FAB indicates French-American, British; RAEB, refractory anemia with excess blasts; NOPHO, Nordic Society of Pediatric Hematology and Oncology; MRC, Medical Research Council; and DCOG, Dutch Childhood Oncology Group.

Berlin-Frankfurt-Munster

The Berlin-Frankfurt-Munster (BFM) group has completed 5 consecutive AML trials since 1978; AML-BFM 78, 83, 87, 93, and 98. Only HR patients were eligible for allo-MSD-SCT. In trial AML-BFM 93, all HR patients received induction and consolidation chemotherapy, followed by allo-SCT if a sibling donor was available.

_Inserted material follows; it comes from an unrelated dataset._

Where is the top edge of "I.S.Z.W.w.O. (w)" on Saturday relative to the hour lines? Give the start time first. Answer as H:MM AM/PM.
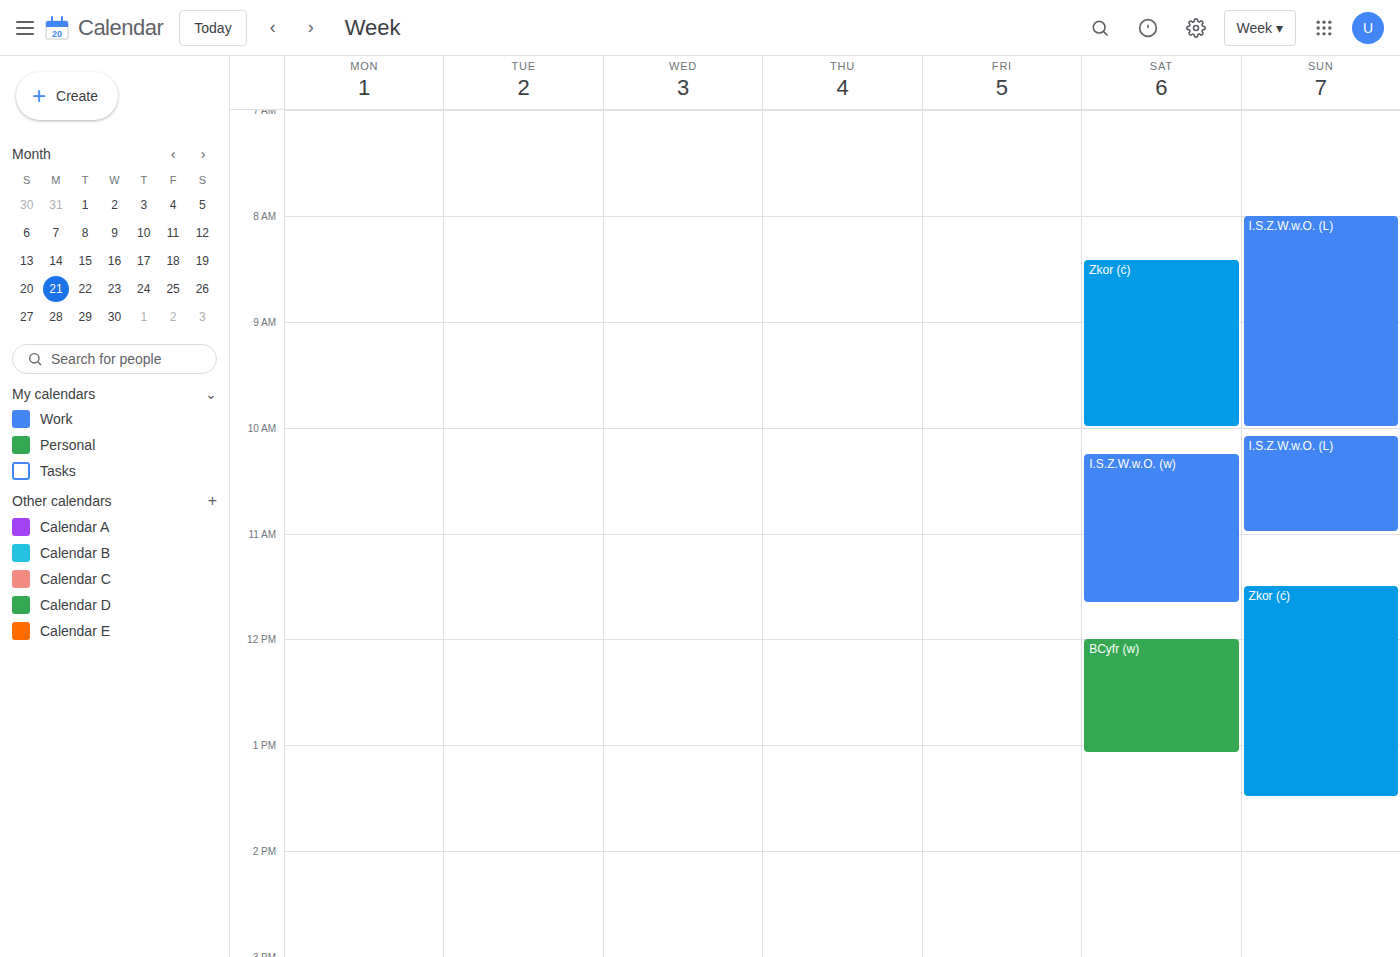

Morphologic French-American-British type and day 15 marrow were used to determine a standard-risk (SR) and a HR group, which had a 5-year survival of 71% ± 4% and 50% ± 3%, respectively. The as-treated results were corrected for time-to- transplantation according the Mantel-Byar analysis.12  For AML-BFM 87 and 93 taken together, the OS of the HR patients who underwent allo-SCT was similar to the OS of HR patients who did not receive a SC transplant (62% ± 3% vs 64% ± 8%; P = .4). In trial AML-BFM 98, patients were again stratified into SR and HR groups, and only HR patients received allo-SC transplants, if they had a matched family donor. Mantel-Byar analysis was used to test the effect of SCT on survival. Five-year OS for HR patients was 54% ± 3%, and it was for SR patients 75% ± 4%. Five-year OS for HR patients with or without SCT in CR1 was similar (as treated, 69% ± 14% vs 64% ± 4%; P = .25).12,13 

One aim of trial AML-BFM 98 was to evaluate prospectively the effect of MSD-SCT in HR patients of this study and the following interim phase in 2003. The intention-to-treat analysis showed no advantage of allo-MSD-SCT in children and adolescents with HR-AML (47% ± 7% for 5-year DFS donor vs 43% ± 4% no donor, P = .52; and 58% ± 9% for 5-year OS donor vs 56% ± 4% for no donor, P = .16)14  (Table 1).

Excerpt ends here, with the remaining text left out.